By: Linus Torvalds (torvalds.delete@this.linux-foundation.org), January 2, 2021 1:21 pm
Room: Moderated Discussions
Jukka Larja (roskakori2006.delete@this.gmail.com) on January 1, 2021 10:28 pm wrote:
>
> So yeah, I do very much agree AMD has superior offering. ECC doesn't really matter here though.
ECC absolutely matters.
ECC availability matters a lot - exactly because Intel has been instrumental in killing the whole ECC industry with it's horribly bad market segmentation.
Go out and search for ECC DIMMs - it's really hard to find. Yes - probably entirely thanks to AMD - it may have been gotten slightly better lately, but that's exactly my point.
Intel has been detrimental to the whole industry and to users because of their bad and misguided policies wrt ECC. Seriously.
And if you don't believe me, then just look at multiple generations of rowhammer, where each time Intel and memory manufacturers bleated about how it's going to be fixed next time.
Narrator: "No it wasn't".
And yes, that was - again - entirely about the misguided and arse-backwards policy of "consumers don't need ECC", which made the market for ECC memory go away.
The arguments against ECC were always complete and utter garbage. Now even the memory manufacturers are starting do do ECC internally because they finally owned up to the fact that they absolutely have to.
And the memory manufacturers claim it's because of economics and lower power. And they are lying bastards - let me once again point to row-hammer about how those problems have existed for several generations already, but these f*ckers happily sold broken hardware to consumers and claimed it was an "attack", when it always was "we're cutting corners".
How many times has a row-hammer like bit-flip happened just by pure bad luck on real non-attack loads? We will never know. Because Intel was pushing shit to consumers.
And I absolutely guarantee they happened. The "modern DRAM is so reliable that it doesn't need ECC" was always a bedtime story for children that had been dropped on their heads a bit too many times.
We have decades of odd random kernel oopses that could never be explained and were likely due to bad memory. And if it causes a kernel oops, I can guarantee that there are several orders of magnitude more cases where it just caused a bit-flip that just never ended up being so critical.
Yes, I'm pissed off about it. You can find me complaining about this literally for decades now. I don't want to say "I was right". I want this fixed, and I want ECC.
And AMD did it. Intel didn't.
> I don't really see AMD's unofficial ECC support being a big deal.
I disagree. The difference between "the market for working memory actually exists" and "screw consumers over by selling them subtly unreliable hardware" is an absolutely enormous one.
And the fact that it's "unofficial" for AMD doesn't matter. It works. And it allows the markets to - admittedly probably very slowly - start fixing themselves.

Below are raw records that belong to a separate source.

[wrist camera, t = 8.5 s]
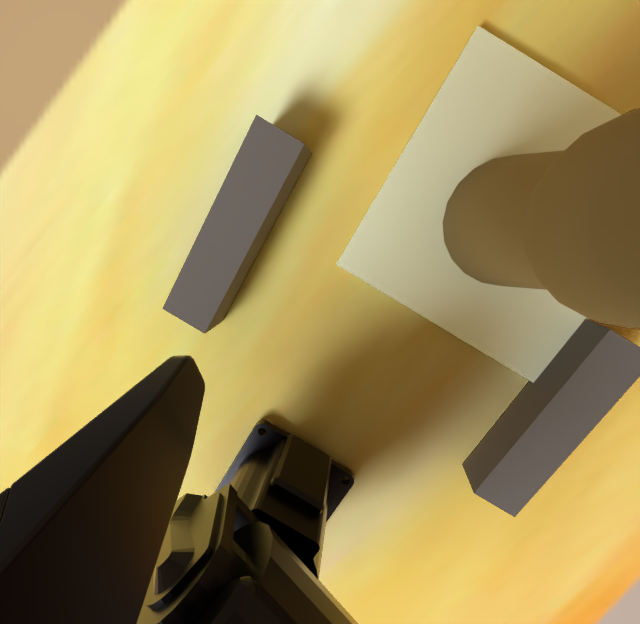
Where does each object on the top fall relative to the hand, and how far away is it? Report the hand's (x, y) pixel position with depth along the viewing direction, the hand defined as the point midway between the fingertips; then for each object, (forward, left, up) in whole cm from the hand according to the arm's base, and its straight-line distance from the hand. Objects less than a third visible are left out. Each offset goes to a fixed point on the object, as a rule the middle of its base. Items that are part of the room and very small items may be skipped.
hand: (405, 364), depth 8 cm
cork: (+5, -4, -13) cm, 14 cm away
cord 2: (-2, +7, -13) cm, 15 cm away
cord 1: (-2, -11, -13) cm, 17 cm away
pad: (+5, -4, -13) cm, 14 cm away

But I blame Intel, because they were the big fish in the pond, and they were the ones that caused the ECC market to basically implode over a couple of decades.
ECC DRAM (or just parity) used to be standard and easily accessible back when. ECC and parity isn't a new thing. It was literally killed by bad Intel policies.
And don't let people tell you that DRAM got so reliable that it wasn't needed. That was never ever really true. See above.
Linus
>
> So yeah, I do very much agree AMD has superior offering. ECC doesn't really matter here though.
ECC absolutely matters.
ECC availability matters a lot - exactly because Intel has been instrumental in killing the whole ECC industry with it's horribly bad market segmentation.
Go out and search for ECC DIMMs - it's really hard to find. Yes - probably entirely thanks to AMD - it may have been gotten slightly better lately, but that's exactly my point.
Intel has been detrimental to the whole industry and to users because of their bad and misguided policies wrt ECC. Seriously.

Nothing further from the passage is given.